The answer must be every line of the records below that holds the word "lines".

(AVAILABLE DATA begins)

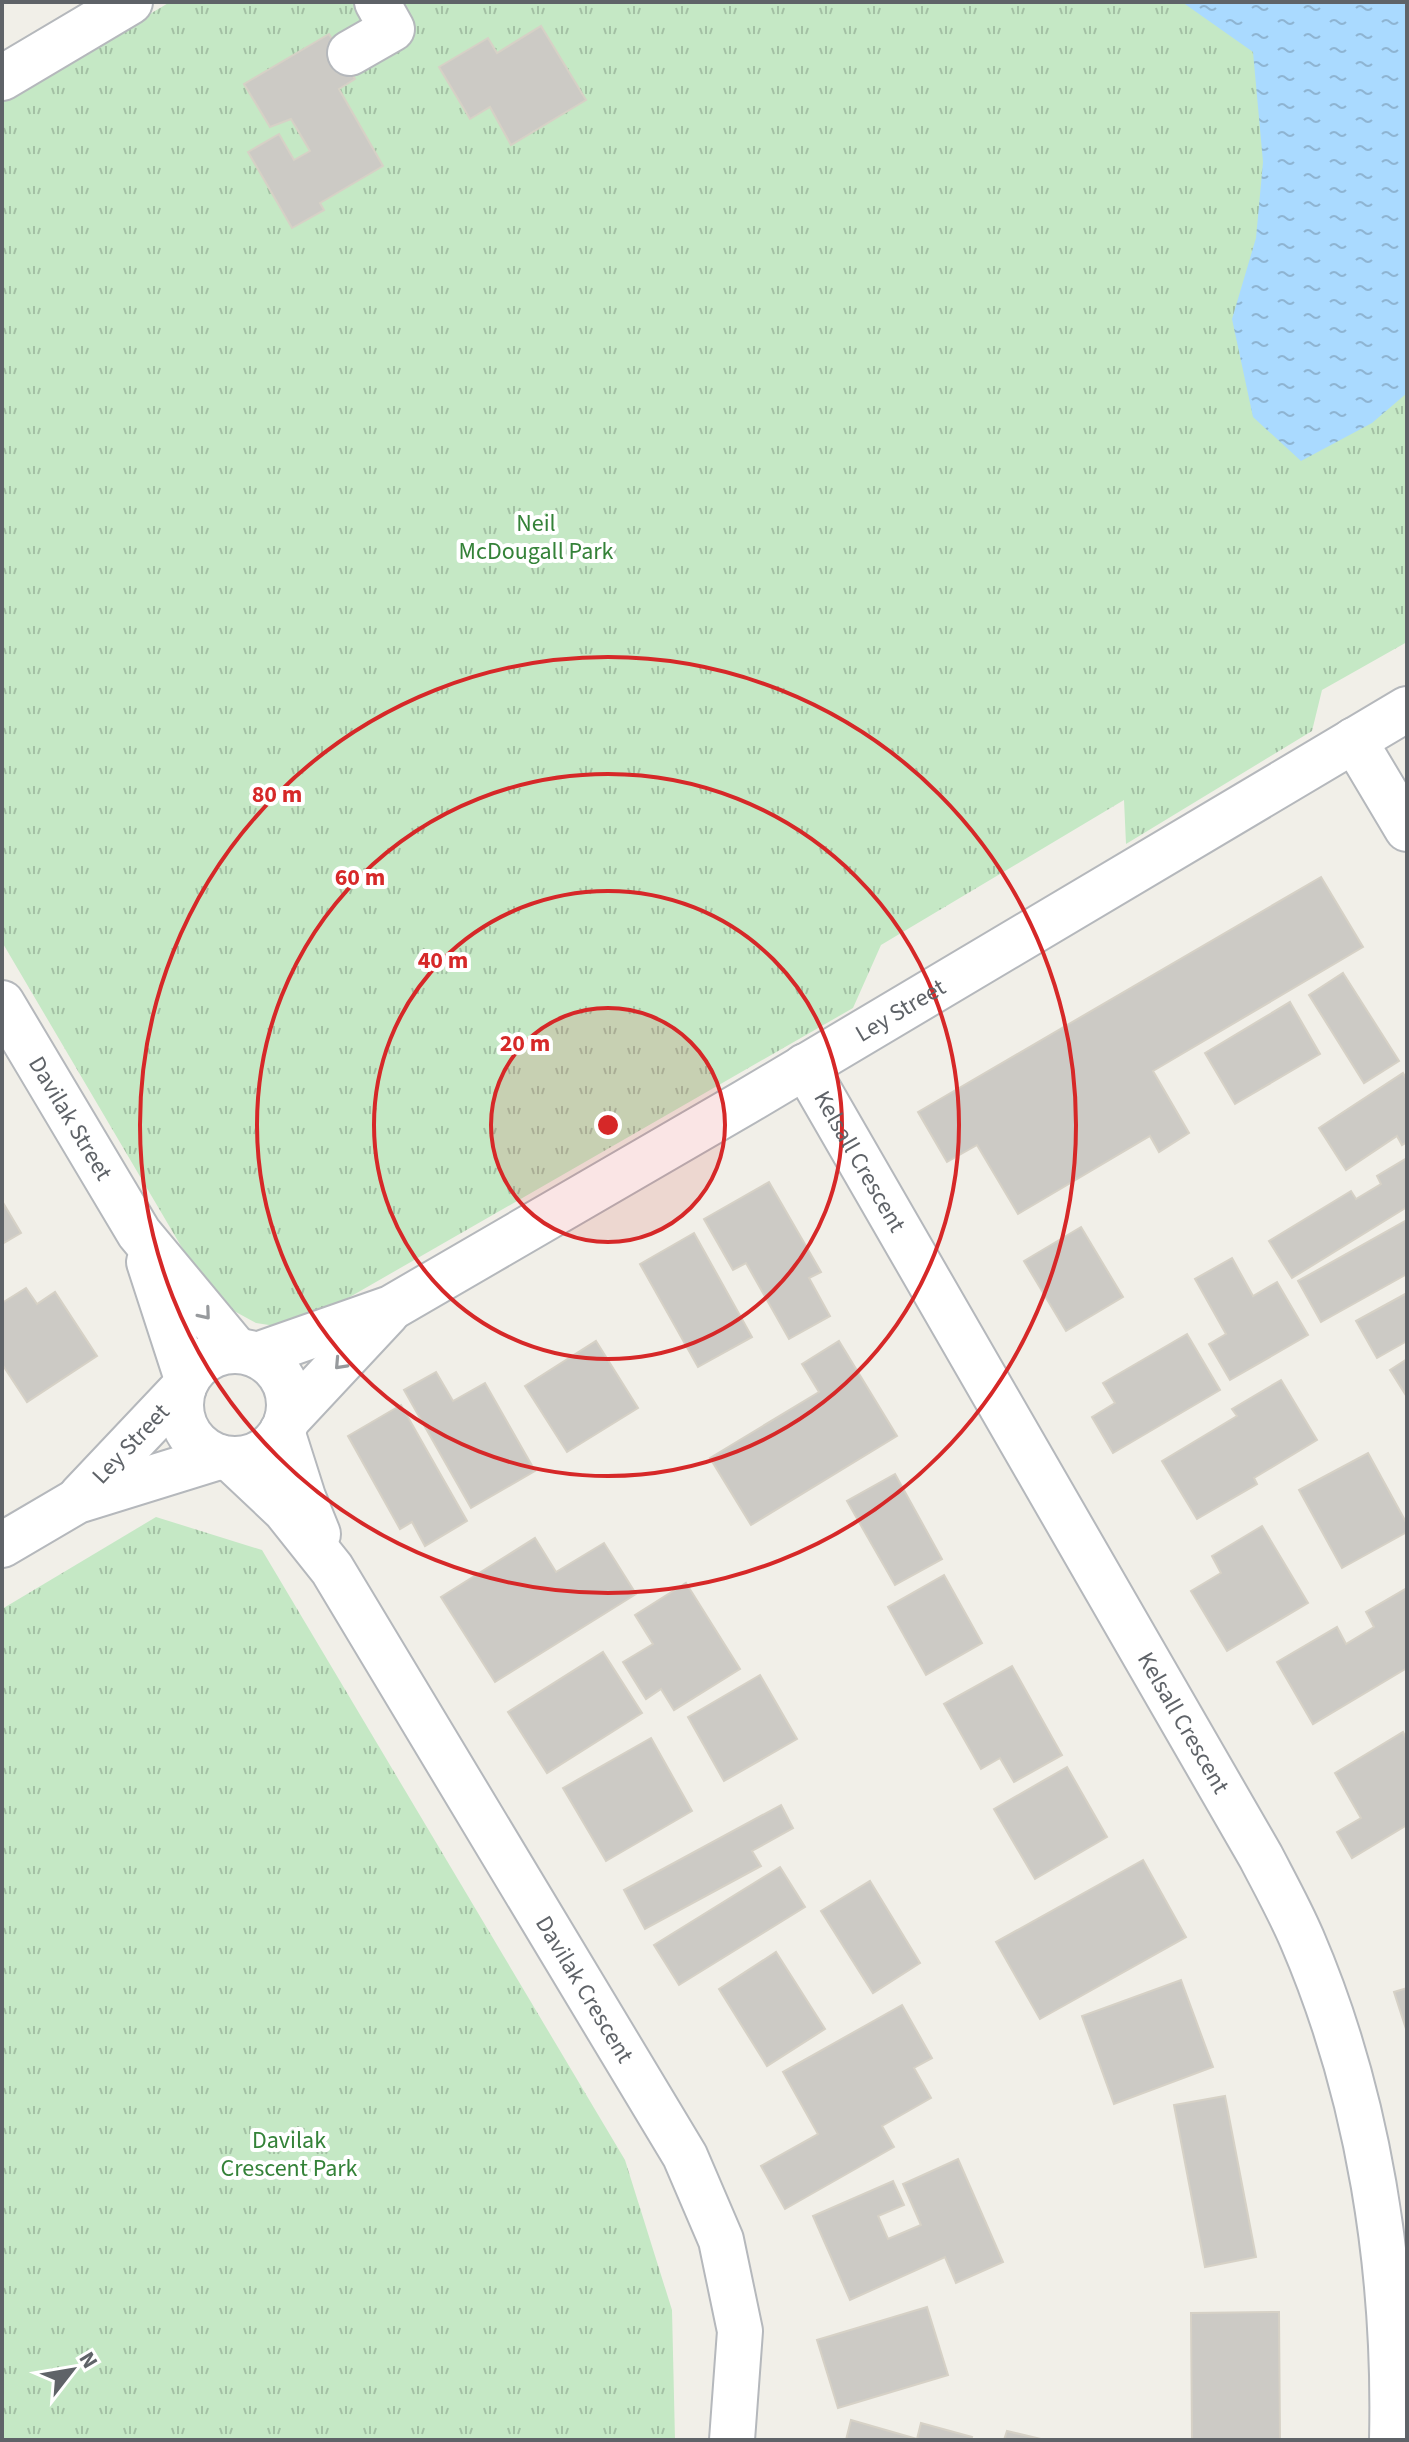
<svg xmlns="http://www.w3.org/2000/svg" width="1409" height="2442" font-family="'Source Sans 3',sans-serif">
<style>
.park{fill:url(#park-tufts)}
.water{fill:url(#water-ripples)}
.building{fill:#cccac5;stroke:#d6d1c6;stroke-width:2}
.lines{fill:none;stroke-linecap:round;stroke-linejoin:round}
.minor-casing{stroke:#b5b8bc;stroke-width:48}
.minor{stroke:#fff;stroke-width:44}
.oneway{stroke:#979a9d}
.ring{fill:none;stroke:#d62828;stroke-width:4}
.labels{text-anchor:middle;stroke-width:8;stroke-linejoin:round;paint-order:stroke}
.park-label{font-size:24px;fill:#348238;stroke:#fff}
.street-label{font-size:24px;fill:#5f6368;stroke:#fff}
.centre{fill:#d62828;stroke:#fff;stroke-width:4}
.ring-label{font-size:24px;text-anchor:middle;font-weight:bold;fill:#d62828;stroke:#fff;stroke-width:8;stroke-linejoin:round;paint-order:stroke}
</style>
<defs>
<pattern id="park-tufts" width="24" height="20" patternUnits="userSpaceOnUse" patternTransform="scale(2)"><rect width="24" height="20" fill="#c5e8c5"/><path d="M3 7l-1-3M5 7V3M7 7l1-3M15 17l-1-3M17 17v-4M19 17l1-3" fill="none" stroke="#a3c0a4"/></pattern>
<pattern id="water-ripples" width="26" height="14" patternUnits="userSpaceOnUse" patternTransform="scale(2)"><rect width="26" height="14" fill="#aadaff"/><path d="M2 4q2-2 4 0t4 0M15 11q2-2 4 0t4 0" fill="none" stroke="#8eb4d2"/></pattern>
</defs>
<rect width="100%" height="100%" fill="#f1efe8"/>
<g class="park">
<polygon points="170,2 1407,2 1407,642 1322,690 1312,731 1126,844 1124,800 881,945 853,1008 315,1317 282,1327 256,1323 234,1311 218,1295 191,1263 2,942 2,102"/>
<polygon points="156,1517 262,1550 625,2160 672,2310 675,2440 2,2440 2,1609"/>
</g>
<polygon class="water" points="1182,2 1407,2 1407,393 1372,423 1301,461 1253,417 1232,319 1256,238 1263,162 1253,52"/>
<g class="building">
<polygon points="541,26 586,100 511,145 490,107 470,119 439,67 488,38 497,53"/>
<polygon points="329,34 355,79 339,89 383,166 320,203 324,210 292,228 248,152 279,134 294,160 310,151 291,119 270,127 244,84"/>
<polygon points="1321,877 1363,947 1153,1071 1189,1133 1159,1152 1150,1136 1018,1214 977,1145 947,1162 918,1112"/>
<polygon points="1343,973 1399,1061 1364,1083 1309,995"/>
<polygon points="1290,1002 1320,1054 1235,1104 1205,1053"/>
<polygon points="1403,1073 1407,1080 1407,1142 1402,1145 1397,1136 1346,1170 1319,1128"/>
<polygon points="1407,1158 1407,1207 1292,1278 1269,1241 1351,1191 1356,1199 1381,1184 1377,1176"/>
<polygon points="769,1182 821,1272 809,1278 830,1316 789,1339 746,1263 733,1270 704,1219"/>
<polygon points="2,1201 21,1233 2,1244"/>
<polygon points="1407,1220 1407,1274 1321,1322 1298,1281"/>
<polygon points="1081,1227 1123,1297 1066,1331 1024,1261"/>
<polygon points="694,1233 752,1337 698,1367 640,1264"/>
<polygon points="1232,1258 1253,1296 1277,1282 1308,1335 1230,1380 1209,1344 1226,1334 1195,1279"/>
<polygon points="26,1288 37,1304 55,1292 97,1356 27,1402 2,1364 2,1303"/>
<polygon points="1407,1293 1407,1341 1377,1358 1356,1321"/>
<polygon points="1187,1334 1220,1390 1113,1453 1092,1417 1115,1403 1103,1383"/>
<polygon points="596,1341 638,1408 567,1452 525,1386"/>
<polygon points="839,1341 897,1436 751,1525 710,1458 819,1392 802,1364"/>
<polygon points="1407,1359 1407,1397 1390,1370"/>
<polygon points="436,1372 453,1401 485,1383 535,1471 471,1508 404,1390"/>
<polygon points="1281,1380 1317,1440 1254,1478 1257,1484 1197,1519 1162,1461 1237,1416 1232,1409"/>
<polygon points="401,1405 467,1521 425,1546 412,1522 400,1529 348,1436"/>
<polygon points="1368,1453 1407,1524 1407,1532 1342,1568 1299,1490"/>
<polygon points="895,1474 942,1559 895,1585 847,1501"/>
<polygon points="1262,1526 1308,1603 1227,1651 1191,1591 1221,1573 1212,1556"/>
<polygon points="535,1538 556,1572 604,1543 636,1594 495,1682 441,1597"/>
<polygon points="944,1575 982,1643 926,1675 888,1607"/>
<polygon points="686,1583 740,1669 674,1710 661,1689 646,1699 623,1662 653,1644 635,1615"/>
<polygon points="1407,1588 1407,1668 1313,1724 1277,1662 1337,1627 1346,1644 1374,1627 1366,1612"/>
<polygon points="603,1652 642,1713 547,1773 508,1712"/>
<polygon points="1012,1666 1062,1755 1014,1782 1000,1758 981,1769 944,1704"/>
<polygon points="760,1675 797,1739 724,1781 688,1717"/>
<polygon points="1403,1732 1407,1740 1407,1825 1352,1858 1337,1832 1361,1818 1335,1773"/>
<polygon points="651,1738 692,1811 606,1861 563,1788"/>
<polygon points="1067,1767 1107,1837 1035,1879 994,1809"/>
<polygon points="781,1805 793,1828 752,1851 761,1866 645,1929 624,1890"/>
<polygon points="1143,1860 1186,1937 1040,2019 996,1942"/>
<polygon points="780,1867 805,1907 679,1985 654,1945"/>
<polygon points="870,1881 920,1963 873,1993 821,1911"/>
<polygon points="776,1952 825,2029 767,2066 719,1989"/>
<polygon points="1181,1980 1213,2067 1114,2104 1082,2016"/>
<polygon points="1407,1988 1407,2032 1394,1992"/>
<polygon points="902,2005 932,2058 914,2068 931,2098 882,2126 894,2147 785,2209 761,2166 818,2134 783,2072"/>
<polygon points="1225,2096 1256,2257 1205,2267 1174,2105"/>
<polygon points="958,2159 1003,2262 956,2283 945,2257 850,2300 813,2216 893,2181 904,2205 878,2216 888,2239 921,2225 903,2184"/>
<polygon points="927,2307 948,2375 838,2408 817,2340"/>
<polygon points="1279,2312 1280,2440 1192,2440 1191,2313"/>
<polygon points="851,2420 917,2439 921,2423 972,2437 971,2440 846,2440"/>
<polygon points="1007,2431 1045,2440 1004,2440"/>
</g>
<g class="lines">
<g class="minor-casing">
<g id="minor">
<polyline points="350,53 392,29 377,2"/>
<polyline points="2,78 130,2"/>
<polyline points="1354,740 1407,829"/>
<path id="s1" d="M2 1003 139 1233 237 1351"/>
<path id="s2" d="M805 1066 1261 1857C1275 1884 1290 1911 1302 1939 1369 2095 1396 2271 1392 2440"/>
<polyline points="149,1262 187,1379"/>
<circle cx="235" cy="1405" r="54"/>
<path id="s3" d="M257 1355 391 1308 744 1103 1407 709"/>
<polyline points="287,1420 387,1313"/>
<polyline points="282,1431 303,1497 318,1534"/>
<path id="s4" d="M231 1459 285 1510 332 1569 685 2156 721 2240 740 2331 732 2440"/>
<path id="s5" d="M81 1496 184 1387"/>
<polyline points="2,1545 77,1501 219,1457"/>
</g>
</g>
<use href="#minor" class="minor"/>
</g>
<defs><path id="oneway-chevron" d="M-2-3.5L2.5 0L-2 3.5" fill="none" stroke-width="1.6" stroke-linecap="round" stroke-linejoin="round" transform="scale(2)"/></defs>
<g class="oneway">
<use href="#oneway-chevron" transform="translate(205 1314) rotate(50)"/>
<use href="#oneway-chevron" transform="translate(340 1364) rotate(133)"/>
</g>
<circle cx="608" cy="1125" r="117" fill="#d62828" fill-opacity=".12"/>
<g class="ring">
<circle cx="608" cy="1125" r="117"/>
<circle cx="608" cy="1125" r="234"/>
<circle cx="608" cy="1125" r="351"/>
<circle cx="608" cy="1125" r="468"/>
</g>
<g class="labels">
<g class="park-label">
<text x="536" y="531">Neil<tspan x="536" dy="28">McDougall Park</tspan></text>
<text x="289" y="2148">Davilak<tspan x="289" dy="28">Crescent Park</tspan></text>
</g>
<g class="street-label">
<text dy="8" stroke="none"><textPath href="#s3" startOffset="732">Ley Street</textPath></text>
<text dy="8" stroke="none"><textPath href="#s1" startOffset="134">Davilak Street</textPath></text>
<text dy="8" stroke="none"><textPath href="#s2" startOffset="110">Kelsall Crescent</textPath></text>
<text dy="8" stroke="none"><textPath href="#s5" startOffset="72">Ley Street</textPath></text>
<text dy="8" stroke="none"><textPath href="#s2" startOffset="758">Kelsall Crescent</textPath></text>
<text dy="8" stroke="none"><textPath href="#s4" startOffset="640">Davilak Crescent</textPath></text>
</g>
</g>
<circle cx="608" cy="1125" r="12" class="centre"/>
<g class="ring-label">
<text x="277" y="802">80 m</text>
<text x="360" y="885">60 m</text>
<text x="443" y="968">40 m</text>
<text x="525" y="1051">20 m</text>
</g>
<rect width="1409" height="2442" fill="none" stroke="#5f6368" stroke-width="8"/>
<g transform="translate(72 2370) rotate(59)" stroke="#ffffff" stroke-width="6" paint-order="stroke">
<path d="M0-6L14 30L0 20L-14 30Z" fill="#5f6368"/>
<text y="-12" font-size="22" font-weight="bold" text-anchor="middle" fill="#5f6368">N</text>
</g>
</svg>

(AVAILABLE DATA ends)

» **OUTPUT FOR THIS TASK**
.lines{fill:none;stroke-linecap:round;stroke-linejoin:round}
<g class="lines">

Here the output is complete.